• _Exercise text_
*-*-*

PDA

View Full Version : File Based Posts Cache : Believe It


Trigunflame
07-12-2004, 10:00 PM
Ok, well I sorta have this idea...im not so sure everyone will agree with it.. but in my personal task, I find it to be better.

What I am wanting to do, is keep a flatfile based cache of posts ordered in there own folders via thread id in their own array as they would appear in mysql table.

For example say you want to cache threadid 5454. Now depending on 1 thing, it changes final file output. You determine when you run script how many post per file, before it creates another one.. for example.

Thread 5454 has 5000 post, you want to have 1000 post per file, structure would be:
/(urforum)/cache/5/4/5/4/5454_0.php
/(urforum)/cache/5/4/5/4/5454_1.php
/(urforum)/cache/5/4/5/4/5454_2.php
/(urforum)/cache/5/4/5/4/5454_3.php
/(urforum)/cache/5/4/5/4/5454_4.php

In the case where another thread say 3526 has 500 post, and a limit of 1000 post per file, structure would be:
/(urforum)/cache/3/5/2/6/3526.php

This is all done, to limit the size of each file generated. As most people only have their post per page set anywhere from 20-50 no point in loading one whole thread at once, when you can split it into multiple files.

Now, back to the point, I personally like to grab files directly from the filesystem when possible as to mysqldb, especially if I have some noobs try to DOS me, cause MySQL will always take the hit the worst due to queries. Even so, filebased reads generally will be faster and less cpu intensive.

This is really just an alpha script, to show proof of concept atleast for the part that makes the files..

*-*-*

• _Tasks and exercises_
[1] Please copy the cache post word for word, everything from "View Full Version" down to "one.. for example.".
[2] In one to three sentences, explain why the cache post splits a large thread's posts across several files.
The listing after the post plays no part in this.

• _Data below_
*-*-*

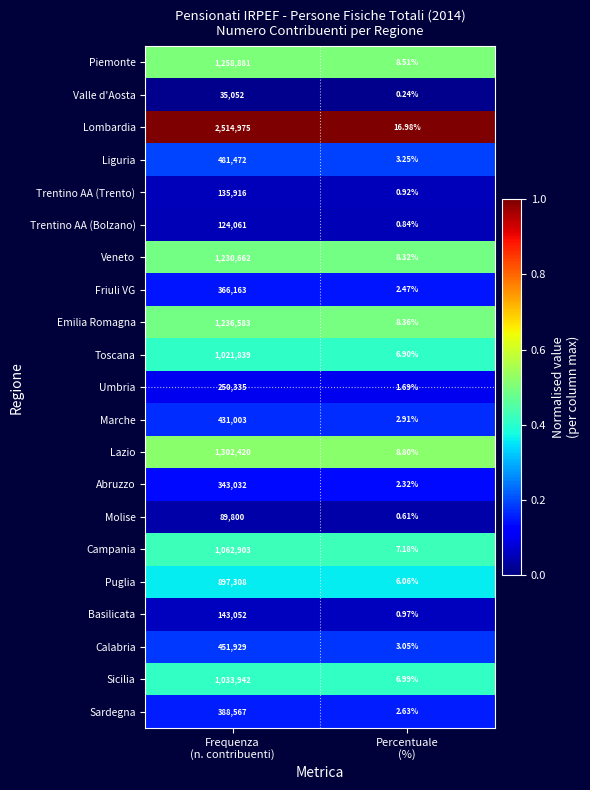

Rank the series by their maximum value, from lowest to highest.

Valle d'Aosta, Molise, Trentino AA (Bolzano), Trentino AA (Trento), Basilicata, Umbria, Abruzzo, Friuli VG, Sardegna, Marche, Calabria, Liguria, Puglia, Toscana, Sicilia, Campania, Veneto, Emilia Romagna, Piemonte, Lazio, Lombardia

*-*-*

• _Responses by item number_
[1]
View Full Version : File Based Posts Cache : Believe It


Trigunflame
07-12-2004, 10:00 PM
Ok, well I sorta have this idea...im not so sure everyone will agree with it.. but in my personal task, I find it to be better.

What I am wanting to do, is keep a flatfile based cache of posts ordered in there own folders via thread id in their own array as they would appear in mysql table.

For example say you want to cache threadid 5454. Now depending on 1 thing, it changes final file output. You determine when you run script how many post per file, before it creates another one.. for example.

[2] Splitting keeps each generated file small. Most people show only 20 to 50 posts per page, so loading a whole thread at once is pointless.